EL PROBLEMA: Continúa el texto sobre los amigos de Internet a partir de su última oración.

TEXTO DEL EJERCICIO:
══════════════════════════════

Dentro de las cosas raras que nos trae el progreso están los amigos de Internet. Creo que fue en el año 1998 cuando llegó la tarifa plana y empecé a conectarme regularmente, cuando yo pensaba para que diablos podría servir el asunto. Lo que más se usaba entonces era el chat por IRC, equivalente del actual Twitter, pero yo lo encontraba tonto y aburrido, así es que no tuve que buscar mucho para llegar a Usenet donde entro casi todos los días desde esos años, chequeando en Google veo que tengo casi 28.900 post publicados en las news ¡que charlatán más grande!.
Muchos de los que publicábamos en esos años seguimos hoy en distintos grupos de política, automóviles, cocina, etc. Esos son mis amigos de Internet, la mayoría de ellos me cae tan bien -o tan mal- como mis amigos y enemigos de carne y hueso. Algunos de esos desaparecieron, porque dejaron de participar por distintas razones como fue el caso de la Sonia y Eduardo que de tanto conversar por Internet se terminaron casando.
A veces cuando viajaba a Santiago nos juntábamos en algún asado, o salíamos a tomar un trago con estos amigos virtuales y así fue como un par de veces estuve conversando con Eduardo y a veces nos leíamos en el grupo de autos, con los años perdimos el contacto y no volví a saber de su vida.
Pero el mundo es un pañuelo e Internet lo hace más chico, conversaba con mi amigo Rodrigo Nuñez unas semanas atrás y me comentaba que cuando estaba trabajando para hacer la portada de libro, le había tocado hacer la foto de Mamá Terapeuta, contando la rehabilitación de una hija nacida con daño cerebral y así conversando me dí cuenta que se trataba de mis antiguos amigos por Internet, busqué, la encontré y le mandé un mensaje para felicitarla, lástima que no siempre se puede decir lo que uno siente en un mensaje, pero la verdad es que me dio mucha alegría y me impresionó su historia.

══════════════════════════════

Entradas guardadas
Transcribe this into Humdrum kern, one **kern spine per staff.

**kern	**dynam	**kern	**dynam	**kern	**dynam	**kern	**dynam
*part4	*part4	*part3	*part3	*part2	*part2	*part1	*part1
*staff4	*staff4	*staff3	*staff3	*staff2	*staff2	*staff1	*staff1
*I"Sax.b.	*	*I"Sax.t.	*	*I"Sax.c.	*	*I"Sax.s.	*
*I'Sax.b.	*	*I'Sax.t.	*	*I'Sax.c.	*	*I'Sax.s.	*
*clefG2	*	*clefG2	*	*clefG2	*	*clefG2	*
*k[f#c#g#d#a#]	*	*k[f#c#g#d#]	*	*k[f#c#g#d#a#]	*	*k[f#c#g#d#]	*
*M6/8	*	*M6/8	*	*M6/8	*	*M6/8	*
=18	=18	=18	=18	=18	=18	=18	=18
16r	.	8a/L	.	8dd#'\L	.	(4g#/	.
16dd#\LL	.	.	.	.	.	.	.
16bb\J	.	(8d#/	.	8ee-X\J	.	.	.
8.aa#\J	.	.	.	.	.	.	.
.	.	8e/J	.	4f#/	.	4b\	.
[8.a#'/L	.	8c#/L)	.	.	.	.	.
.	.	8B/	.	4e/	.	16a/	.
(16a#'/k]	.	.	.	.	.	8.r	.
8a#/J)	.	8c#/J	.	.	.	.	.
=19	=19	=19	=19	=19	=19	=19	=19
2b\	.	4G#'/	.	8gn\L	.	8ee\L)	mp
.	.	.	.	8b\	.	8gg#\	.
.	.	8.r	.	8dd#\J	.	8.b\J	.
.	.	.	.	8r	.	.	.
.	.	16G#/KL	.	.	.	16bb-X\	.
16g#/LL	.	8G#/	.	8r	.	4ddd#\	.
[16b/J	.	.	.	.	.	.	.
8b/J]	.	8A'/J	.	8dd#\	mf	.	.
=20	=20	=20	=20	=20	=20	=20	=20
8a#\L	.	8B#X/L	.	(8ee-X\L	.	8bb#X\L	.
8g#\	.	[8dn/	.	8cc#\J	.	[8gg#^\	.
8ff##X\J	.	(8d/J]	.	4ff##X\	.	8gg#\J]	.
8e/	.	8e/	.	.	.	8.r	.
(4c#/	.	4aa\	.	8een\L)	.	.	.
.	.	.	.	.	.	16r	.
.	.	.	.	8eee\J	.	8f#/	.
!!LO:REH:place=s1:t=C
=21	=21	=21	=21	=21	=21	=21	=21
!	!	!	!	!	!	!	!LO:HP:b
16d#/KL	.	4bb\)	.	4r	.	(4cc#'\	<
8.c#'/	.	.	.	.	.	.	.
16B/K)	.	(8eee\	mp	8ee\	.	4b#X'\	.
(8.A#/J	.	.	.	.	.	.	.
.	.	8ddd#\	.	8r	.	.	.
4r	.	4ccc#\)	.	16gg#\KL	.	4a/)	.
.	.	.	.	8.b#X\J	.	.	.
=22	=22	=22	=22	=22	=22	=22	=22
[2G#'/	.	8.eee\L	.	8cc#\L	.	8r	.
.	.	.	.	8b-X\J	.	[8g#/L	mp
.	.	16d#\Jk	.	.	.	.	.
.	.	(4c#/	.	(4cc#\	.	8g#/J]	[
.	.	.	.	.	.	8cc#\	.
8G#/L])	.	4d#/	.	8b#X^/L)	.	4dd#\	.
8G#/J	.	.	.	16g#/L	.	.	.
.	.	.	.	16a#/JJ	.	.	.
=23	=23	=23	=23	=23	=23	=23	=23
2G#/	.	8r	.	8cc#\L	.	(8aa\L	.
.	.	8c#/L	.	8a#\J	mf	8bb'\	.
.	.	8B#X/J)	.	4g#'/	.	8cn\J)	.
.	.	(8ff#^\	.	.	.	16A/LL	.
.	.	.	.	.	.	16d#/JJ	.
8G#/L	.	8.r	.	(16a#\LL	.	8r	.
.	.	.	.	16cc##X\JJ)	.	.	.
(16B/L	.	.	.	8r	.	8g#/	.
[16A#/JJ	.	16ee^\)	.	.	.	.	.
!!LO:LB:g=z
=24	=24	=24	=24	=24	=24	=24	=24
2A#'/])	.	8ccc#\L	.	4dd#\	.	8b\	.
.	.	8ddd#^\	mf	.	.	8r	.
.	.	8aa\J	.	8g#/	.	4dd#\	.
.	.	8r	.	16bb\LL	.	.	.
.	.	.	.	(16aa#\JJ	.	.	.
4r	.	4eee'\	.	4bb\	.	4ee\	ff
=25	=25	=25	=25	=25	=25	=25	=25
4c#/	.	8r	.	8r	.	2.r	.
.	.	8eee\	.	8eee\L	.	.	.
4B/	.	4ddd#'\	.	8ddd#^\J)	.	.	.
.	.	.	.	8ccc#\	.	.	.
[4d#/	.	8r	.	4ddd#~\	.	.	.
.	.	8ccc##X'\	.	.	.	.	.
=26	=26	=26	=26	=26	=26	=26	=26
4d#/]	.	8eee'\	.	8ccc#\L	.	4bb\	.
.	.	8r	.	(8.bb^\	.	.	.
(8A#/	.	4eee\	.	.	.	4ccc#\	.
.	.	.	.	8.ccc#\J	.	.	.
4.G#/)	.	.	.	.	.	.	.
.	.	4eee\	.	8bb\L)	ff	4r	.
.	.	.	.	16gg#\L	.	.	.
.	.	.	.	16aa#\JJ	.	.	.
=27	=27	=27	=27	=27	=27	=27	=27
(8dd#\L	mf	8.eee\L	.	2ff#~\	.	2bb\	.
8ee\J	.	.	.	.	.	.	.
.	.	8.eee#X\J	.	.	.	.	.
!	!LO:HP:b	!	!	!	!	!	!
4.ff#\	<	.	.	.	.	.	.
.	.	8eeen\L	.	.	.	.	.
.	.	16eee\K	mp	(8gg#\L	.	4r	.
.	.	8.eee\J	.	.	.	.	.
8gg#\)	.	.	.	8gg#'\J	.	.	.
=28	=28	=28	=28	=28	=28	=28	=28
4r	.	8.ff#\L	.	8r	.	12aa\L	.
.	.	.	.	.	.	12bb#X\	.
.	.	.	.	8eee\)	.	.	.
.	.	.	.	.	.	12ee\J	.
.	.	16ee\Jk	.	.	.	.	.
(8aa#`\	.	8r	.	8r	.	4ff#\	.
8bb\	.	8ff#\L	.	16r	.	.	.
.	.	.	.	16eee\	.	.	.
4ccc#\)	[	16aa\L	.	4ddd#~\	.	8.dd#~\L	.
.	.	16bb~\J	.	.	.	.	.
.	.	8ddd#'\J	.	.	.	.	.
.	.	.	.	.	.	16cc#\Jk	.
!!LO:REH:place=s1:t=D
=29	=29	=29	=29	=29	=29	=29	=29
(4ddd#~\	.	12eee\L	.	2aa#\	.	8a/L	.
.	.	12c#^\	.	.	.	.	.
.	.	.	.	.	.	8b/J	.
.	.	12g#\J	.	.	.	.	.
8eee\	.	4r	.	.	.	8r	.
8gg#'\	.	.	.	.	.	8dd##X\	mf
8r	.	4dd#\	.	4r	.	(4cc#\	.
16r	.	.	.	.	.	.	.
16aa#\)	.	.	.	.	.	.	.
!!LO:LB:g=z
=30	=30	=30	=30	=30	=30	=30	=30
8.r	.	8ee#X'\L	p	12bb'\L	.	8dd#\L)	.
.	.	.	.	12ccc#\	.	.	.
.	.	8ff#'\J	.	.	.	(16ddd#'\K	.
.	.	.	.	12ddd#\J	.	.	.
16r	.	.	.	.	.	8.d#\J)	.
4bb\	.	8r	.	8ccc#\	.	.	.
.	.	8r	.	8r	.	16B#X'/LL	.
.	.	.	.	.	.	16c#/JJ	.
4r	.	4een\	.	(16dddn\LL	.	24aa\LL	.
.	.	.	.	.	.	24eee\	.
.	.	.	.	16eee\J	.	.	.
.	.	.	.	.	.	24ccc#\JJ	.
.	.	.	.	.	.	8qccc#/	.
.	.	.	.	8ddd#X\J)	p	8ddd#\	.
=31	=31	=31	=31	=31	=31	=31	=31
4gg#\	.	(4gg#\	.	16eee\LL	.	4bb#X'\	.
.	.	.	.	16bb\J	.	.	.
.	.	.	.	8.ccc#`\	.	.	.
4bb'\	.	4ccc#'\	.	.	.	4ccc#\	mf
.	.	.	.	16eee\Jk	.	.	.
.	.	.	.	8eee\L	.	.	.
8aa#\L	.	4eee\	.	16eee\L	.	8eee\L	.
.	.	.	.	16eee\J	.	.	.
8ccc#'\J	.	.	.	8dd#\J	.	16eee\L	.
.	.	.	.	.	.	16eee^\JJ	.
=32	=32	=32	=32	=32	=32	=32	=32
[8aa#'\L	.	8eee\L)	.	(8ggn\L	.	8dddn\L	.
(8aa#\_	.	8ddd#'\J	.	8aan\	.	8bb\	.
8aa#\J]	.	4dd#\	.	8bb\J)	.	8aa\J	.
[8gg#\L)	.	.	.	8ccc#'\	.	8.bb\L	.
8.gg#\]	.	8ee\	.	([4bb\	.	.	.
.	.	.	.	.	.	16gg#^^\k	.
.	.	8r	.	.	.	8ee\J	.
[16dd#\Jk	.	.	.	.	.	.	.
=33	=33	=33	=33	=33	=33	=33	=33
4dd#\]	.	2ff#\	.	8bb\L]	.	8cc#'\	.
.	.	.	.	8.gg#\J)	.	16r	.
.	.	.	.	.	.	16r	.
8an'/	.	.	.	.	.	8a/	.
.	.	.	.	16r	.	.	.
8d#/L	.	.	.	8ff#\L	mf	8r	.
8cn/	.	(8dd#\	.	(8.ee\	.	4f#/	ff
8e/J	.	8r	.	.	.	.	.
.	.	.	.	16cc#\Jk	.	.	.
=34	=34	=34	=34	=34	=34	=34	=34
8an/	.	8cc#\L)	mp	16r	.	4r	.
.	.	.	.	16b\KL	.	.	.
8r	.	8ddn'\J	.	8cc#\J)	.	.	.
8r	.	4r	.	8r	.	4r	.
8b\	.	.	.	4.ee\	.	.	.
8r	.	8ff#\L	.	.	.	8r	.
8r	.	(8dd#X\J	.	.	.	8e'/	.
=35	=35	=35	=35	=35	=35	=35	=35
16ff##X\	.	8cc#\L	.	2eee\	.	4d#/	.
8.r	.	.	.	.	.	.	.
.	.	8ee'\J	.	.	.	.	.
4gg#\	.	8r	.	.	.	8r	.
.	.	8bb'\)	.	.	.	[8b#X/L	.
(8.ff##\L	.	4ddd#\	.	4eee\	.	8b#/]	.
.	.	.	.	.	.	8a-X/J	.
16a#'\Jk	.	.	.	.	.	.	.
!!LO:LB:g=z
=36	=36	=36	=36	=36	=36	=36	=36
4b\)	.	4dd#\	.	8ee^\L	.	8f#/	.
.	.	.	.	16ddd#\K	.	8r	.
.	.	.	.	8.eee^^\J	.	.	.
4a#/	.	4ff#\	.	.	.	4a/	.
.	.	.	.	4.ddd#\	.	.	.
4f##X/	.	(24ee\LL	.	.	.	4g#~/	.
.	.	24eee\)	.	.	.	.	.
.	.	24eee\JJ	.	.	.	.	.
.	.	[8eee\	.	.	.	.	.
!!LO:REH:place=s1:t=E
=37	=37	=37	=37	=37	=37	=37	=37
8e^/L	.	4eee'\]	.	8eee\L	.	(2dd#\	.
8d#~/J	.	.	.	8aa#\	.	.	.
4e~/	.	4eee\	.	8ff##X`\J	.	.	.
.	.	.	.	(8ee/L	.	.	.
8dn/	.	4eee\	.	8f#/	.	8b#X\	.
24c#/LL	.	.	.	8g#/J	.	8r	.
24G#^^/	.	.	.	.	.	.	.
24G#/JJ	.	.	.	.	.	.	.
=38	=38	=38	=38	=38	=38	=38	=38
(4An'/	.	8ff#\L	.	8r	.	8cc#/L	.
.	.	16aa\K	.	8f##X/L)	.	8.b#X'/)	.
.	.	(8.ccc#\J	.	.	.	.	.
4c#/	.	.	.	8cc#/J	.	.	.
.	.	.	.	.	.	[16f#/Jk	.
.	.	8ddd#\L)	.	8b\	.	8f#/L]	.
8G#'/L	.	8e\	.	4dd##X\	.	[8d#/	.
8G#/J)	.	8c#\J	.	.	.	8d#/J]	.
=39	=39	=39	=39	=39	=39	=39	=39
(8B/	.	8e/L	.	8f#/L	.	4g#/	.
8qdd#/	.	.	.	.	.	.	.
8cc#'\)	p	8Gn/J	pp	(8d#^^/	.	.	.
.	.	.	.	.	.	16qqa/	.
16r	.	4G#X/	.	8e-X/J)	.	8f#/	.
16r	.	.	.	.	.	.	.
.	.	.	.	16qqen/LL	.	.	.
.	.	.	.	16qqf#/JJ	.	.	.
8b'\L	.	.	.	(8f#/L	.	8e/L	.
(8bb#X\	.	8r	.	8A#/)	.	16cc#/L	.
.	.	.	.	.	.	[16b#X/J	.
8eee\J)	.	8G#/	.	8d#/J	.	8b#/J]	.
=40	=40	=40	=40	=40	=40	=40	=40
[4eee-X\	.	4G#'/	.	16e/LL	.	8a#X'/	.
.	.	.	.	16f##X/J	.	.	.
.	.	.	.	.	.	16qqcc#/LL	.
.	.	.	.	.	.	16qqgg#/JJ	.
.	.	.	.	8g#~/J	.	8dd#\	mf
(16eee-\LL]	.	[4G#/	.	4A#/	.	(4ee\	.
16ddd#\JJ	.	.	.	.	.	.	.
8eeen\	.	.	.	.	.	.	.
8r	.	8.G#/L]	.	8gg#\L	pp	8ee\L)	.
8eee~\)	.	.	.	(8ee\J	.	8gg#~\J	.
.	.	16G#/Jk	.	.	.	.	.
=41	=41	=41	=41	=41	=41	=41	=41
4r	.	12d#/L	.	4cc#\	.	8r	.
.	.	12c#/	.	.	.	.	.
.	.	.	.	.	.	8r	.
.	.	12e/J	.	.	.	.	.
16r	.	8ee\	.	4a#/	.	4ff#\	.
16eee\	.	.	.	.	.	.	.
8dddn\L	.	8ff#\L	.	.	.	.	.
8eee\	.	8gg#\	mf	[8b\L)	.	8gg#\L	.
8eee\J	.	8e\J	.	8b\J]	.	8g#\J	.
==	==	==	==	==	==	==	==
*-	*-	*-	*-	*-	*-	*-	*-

══════════════════════════════

SECCIÓN DE RESPUESTA:
Cuando un niño nace diferente en una sociedad que valora sobre todo la uniformidad, no ser como todos puede convertirse en un gran problema. Yo siempre he sentido una gran afinidad a las personas que han nacido diferentes -tal vez me reconozco un poco en ellos- y me complica pensar que tengan que pasar por dificultades y rechazo. La manía de uniformar y echar a un lado a los que no son estándar me irrita mucho: al chico, gordo, colorín, negro. Para que hablar de un niño con síndrome de asperger, down, daño cerebral o cualquier otra cosa que lo haga salir de la norma.
El rechazo a lo diferente es una de nuestras taras sociales, cuando un niño o adulto se comporta de manera rara, nuestra tendencia es evitar mirarlo, como si fuera transparente, o peor reaccionamos irritados y hostiles. Creo que ese problema que tenemos para tratar a lo diferente es una discapacidad de todos nosotros, de la que deberíamos rehabilitarnos primero que nada.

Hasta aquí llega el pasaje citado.